Solution: Use rooted tree T as a chain 0 -> 1 -> 2 -> 3 -> 4 -> 5 (rooted at 0), with identity mapping f(v) = v.

  • Each edge {i, i+1} has d(i, i+1) = 1 in T.
  • Total distance = 5 * 1 = 5 <= K = 5. ✓
  • Each pair f(i), f(i+1) lies on the root-to-leaf path 0->1->2->3->4->5. ✓
  • Answer: YES

Instance 2 (YES, triangle + path forces chain):
Graph G with 5 vertices {0, 1, 2, 3, 4} and 5 edges:

  • Edges: {0,1}, {0,2}, {1,2}, {2,3}, {3,4}
  • (Triangle 0-1-2 plus path 2-3-4)
  • Bound K = 7.

The triangle {0,1,2} forces all three vertices onto a single root-to-leaf path (each pair must be in ancestor-descendant relationship).
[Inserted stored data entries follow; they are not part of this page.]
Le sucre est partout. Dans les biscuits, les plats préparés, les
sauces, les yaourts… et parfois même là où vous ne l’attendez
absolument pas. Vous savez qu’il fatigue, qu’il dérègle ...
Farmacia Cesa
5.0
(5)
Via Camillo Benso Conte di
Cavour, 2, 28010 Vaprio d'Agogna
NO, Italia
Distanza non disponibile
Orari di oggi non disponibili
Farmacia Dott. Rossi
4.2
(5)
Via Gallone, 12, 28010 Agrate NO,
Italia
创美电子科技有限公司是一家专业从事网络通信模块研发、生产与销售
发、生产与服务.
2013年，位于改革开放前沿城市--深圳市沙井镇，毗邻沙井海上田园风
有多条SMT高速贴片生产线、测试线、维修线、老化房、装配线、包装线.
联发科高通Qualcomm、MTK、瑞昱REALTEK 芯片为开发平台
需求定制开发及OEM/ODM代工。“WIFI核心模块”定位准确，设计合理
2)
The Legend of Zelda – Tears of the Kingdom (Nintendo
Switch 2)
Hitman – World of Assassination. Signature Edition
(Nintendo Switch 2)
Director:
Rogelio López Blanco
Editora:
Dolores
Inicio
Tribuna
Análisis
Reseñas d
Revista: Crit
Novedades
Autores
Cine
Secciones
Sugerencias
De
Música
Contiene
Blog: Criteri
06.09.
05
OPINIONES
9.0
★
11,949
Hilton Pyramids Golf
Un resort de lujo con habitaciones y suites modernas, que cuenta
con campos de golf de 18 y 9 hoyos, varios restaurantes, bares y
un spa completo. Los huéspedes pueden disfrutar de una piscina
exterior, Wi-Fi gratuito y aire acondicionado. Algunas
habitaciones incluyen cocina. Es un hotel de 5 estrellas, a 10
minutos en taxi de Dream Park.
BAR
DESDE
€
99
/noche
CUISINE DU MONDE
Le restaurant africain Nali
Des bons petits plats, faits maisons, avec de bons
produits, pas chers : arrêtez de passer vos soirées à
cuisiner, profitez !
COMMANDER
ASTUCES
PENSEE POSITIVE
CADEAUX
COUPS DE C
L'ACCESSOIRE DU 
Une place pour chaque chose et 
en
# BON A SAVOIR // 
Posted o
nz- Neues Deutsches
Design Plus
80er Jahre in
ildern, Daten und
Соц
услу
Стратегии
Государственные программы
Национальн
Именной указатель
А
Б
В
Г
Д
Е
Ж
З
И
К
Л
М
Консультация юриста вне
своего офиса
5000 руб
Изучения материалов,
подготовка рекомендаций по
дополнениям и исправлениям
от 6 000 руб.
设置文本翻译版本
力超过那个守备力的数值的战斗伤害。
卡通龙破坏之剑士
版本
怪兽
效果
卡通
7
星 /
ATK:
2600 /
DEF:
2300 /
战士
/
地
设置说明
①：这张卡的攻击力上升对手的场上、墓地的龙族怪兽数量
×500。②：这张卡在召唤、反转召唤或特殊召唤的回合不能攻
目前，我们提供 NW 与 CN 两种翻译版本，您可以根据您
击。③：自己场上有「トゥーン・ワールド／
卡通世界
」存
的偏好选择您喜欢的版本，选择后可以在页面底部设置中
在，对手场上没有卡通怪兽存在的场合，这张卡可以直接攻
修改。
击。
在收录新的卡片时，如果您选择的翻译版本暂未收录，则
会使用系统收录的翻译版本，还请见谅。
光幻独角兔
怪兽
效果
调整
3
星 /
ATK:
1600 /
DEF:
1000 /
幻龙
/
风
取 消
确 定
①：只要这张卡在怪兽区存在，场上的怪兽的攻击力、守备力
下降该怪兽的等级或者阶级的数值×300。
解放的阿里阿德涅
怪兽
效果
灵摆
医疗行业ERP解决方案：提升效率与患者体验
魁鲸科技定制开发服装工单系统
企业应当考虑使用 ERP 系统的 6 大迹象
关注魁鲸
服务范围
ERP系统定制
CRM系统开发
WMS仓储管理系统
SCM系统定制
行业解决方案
Combined with edges {2,3} and {3,4}, all 5 vertices must lie on a single chain.

Solution: Chain tree 0 -> 1 -> 2 -> 3 -> 4 (rooted at 0), identity mapping f(v) = v.

  • d(0,1) = 1, d(0,2) = 2, d(1,2) = 1, d(2,3) = 1, d(3,4) = 1
  • Total = 1 + 2 + 1 + 1 + 1 = 6 <= K = 7. ✓
  • All edges connect ancestor-descendant pairs. ✓
  • Answer: YES

Suboptimal feasible arrangement [0, 2, 1, 3, 4] (swap vertices 1 and 2):

  • d(0,1) = |0-2| = 2, d(0,2) = |0-1| = 1, d(1,2) = |2-1| = 1, d(2,3) = |1-3| = 2, d(3,4) = |3-4| = 1
  • Total = 2 + 1 + 1 + 2 + 1 = 7 <= K = 7. ✓ (suboptimal but feasible)

Infeasible arrangement [2, 1, 0, 3, 4]:

  • d(0,1) = |2-1| = 1, d(0,2) = |2-0| = 2, d(1,2) = |1-0| = 1, d(2,3) = |0-3| = 3, d(3,4) = |3-4| = 1
  • Total = 1 + 2 + 1 + 3 + 1 = 8 > K = 7. ✗

Instance 3 (NO, triangle needs chain):
Graph G with 6 vertices {0, 1, 2, 3, 4, 5} and 7 edges forming two triangles connected by a path:

  • Edges: {0,1}, {1,2}, {0,2}, {2,3}, {3,4}, {4,5}, {3,5}
  • Bound K = 8.

In any rooted tree, the triangle {0,1,2} forces all three vertices onto a single root-to-leaf path, costing at least d(0,1) + d(1,2) + d(0,2) >= 1 + 1 + 2 = 4. Similarly {3,4,5} with edge {3,5} forces a chain costing at least 4. Plus edge {2,3} costs at least 1. Minimum total >= 4 + 4 + 1 = 9 > K = 8. Answer: NO.